The CRISPR-Cas systems protect bacteria from viruses and plasmids

MOSCOW, March 6. /TASS/ Researchers from Russia and the US supervised by the Chief of Skoltech Center for Data-Intensive Biomedicine and Biotechnology Professor Konstantin Severinov have uncovered new specific properties of the immune system of bacteria, CRISPR-Cas, which might assist in epidemiology studies, Skoltech’s press office reported. The study’s results have been published in journal Nucleic Acids Research.

"The results of our research might be helpful in creating new bacterial strains and for epidemiologic studies," Olga Murashova, Skoltech PhD student and one of the study’s co-authors said.

The CRISPR-Cas systems protect bacteria from viruses and plasmids. In CRISPR-Cas systems, there are segments of DNA of bacteria, the "CRISPR-cassettes" and the genes of Cas proteins which ensure the functioning of the system. In the CRISPR-cassette, replicas of segments of virus genes - spacers - a kind of mask from the alien genes, are stored. If the spacer’s sequence matches the sequence of alien DNA that had appeared in the cell, the Cas proteins would recognize and cut it.

An article penned by Skoltech PhD student Alexandra Strotskaya and her colleagues is devoted to the study of the process of bacteria infected with bacteriophages (viruses of bacteria) containing the spacers corresponding to these viruses.
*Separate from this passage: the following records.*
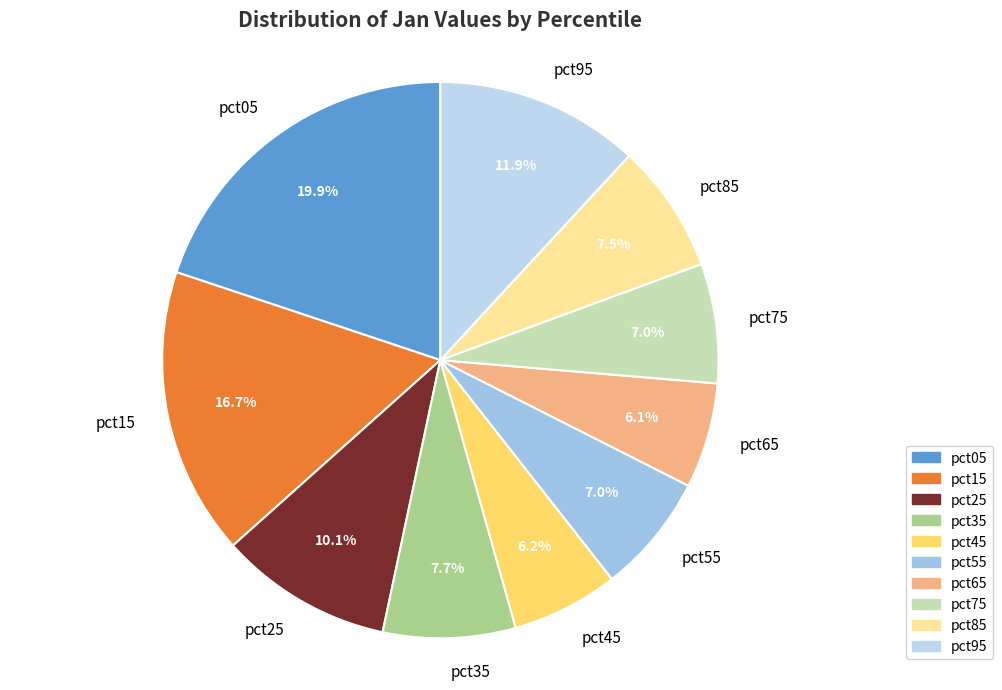

To the nearest percent, what is the difference between the pct35 and pct15 slice percentages?

9%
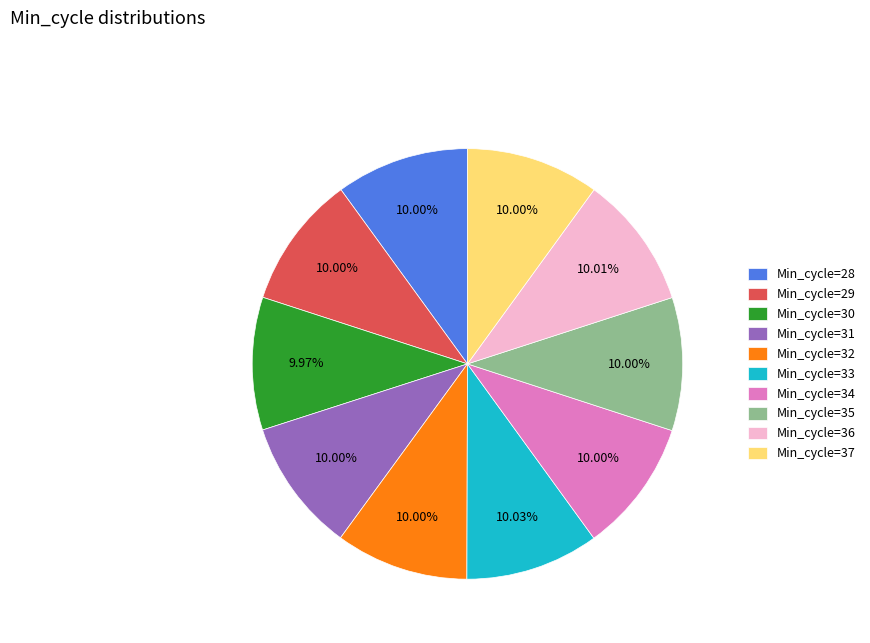

Is Min_cycle=37 the majority of the pie?

No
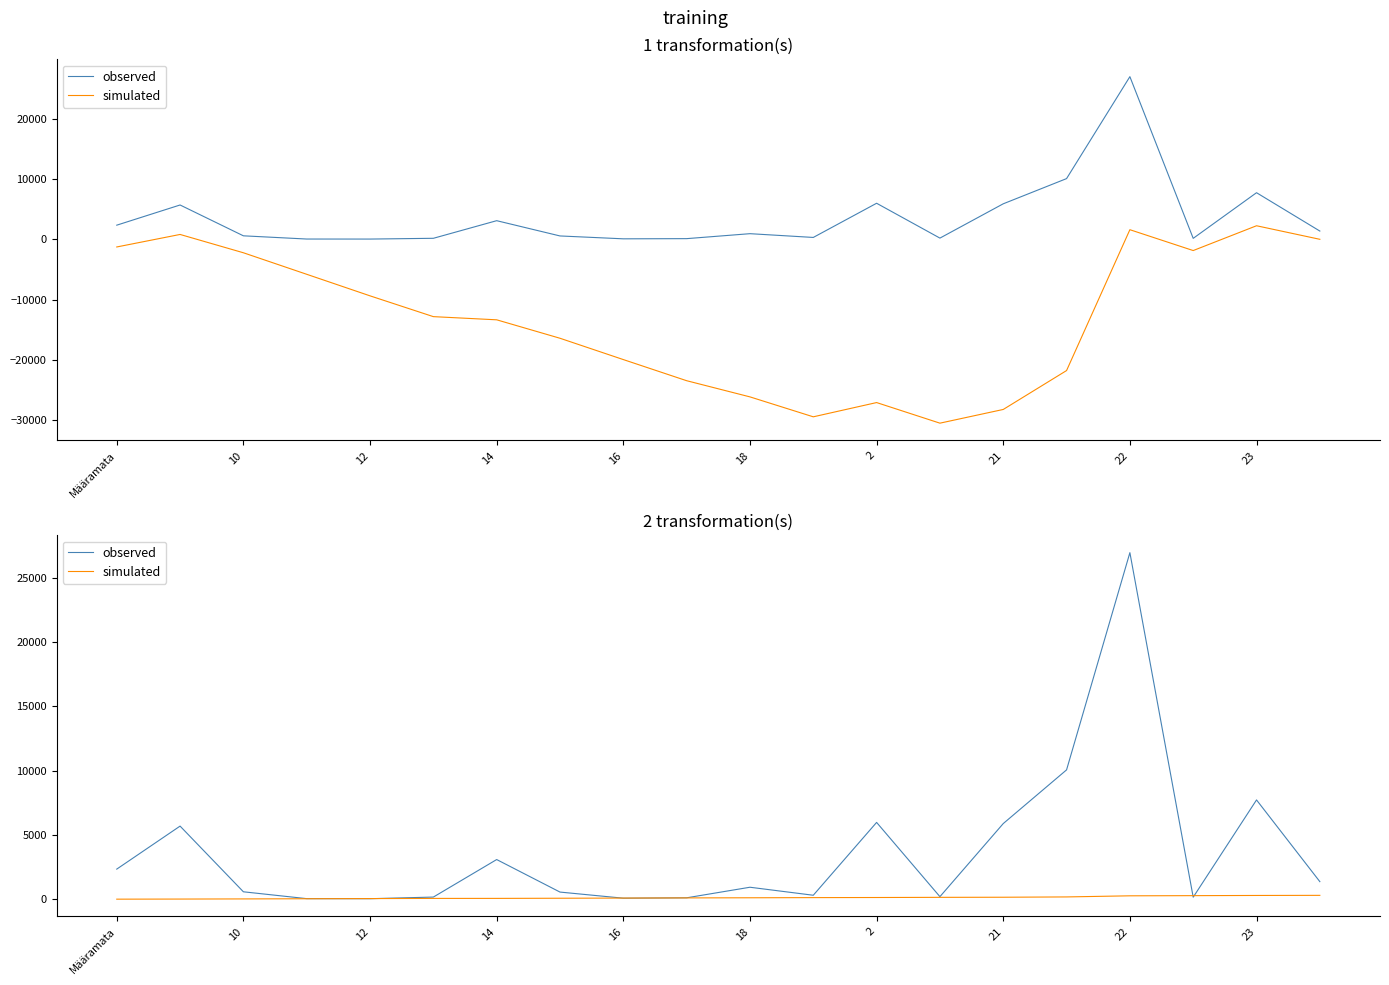

What is the difference between the maximum and minimum values in the observed series?

26918.0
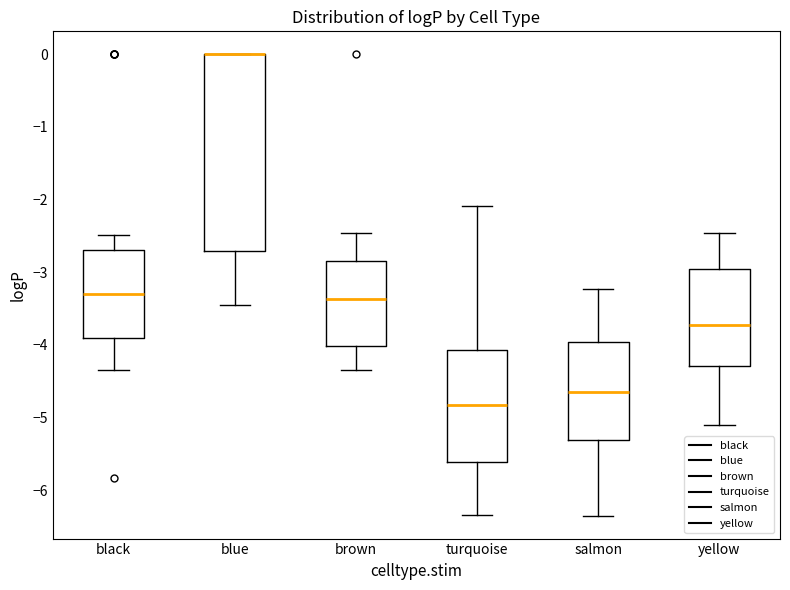

Which box is the tallest, from its lower edge to its upper edge?

blue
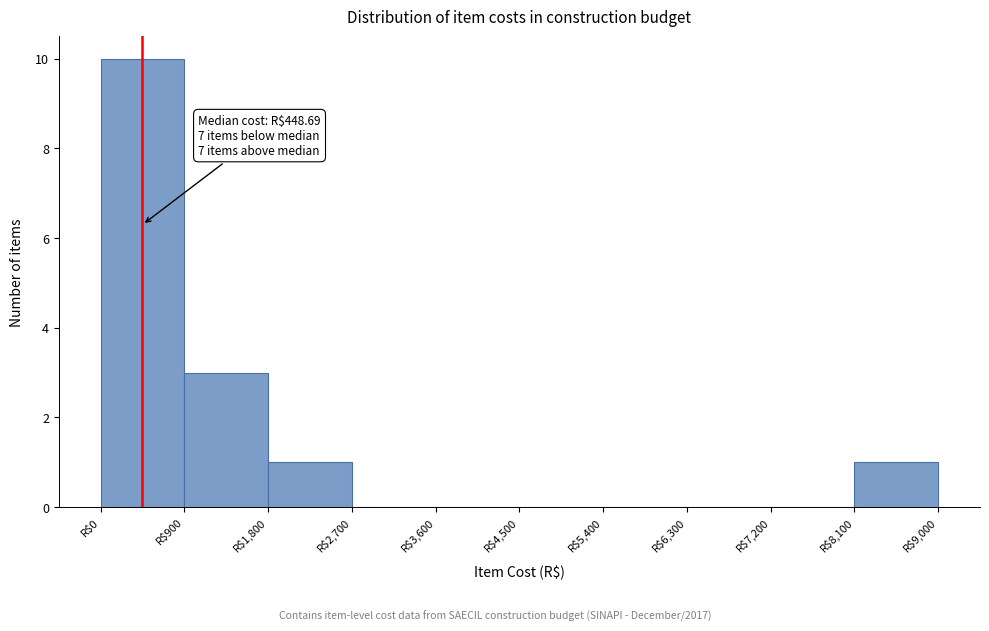

Over which range of the x-axis is the bar tallest?

0 to 900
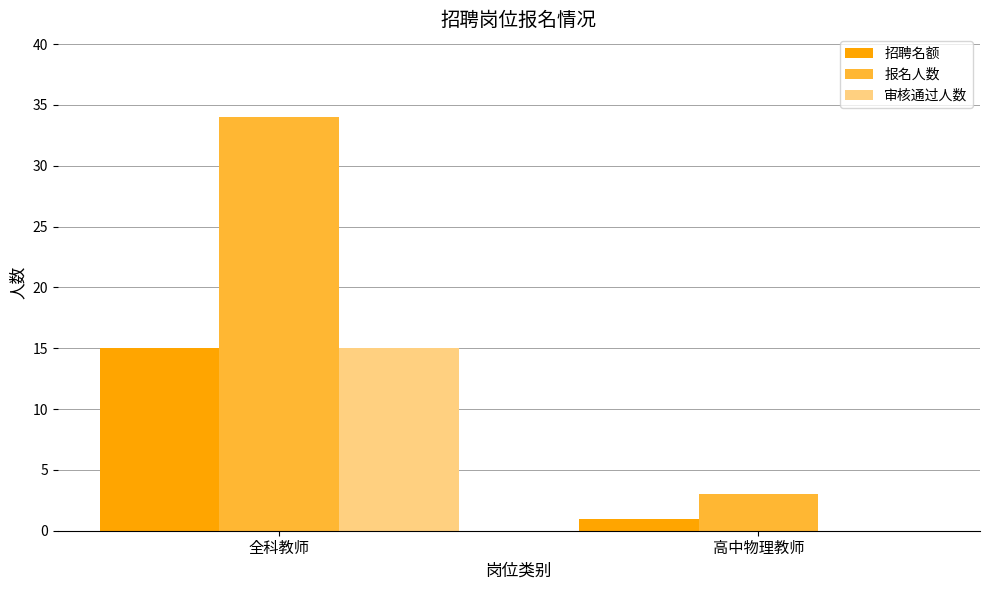

What is the sum of the 审核通过人数 values at 全科教师 and 高中物理教师?

15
In some cases, namely if bacteria are exposed to the attack of lytic phages T5 and T7, which create many replicas inside the cell until the bacteria die, nearly all bacteria die.

"The most important and most unexpected conclusion from our work is that in contrast to the "normal" immune systems, e.g. the human one, the CRISPR-Cas system does not save individual cells: all cells infected by lytic phages essentially die.

However, as opposed to usual infections of unprotected cells, in cells with CRISPR-Cas, the virus offspring is suppressed. In other words, the infected cells capable of recognizing virus DNA by means of CRISPR-Cas die altruistically to save other cell and to decrease the probability of infection propagation through the population, " Strotskaya explained.

The article by Skoltech PhD student Olga Murashova is about how the spacer corresponding to the alien DNA, gets into the CRISPR-cassette. Incorporating spacers occurs while the infected cells are trying to cope with a virus by cutting its DNA. According to the study made by another research group at Skoltech, if an alien gene is cut, it does not guarantee its deactivation. In some cases, all the bacteria attacked by a virus, die although they have a corresponding spacer.

Murashova and her colleagues have tracked the protection mechanics during which the Cas protein in several steps cut an almost entire alien sequence making a great variety of spacers from it. These new spacers incorporate into CRISPR-cassette allowing the cell and its offshoots the possibility to fight the virus more effectively. Previously, this mechanism had been never studied (in vivo) on living bacteria, and a complete picture of the process has not been obtained. "Our results have provided the data to build the whole model of CRISPR-immunity starting from the initial "vaccination", that is from acquiring a new spacer to the destruction of a viral DNA in the course of subsequent infections," Murashova elaborated.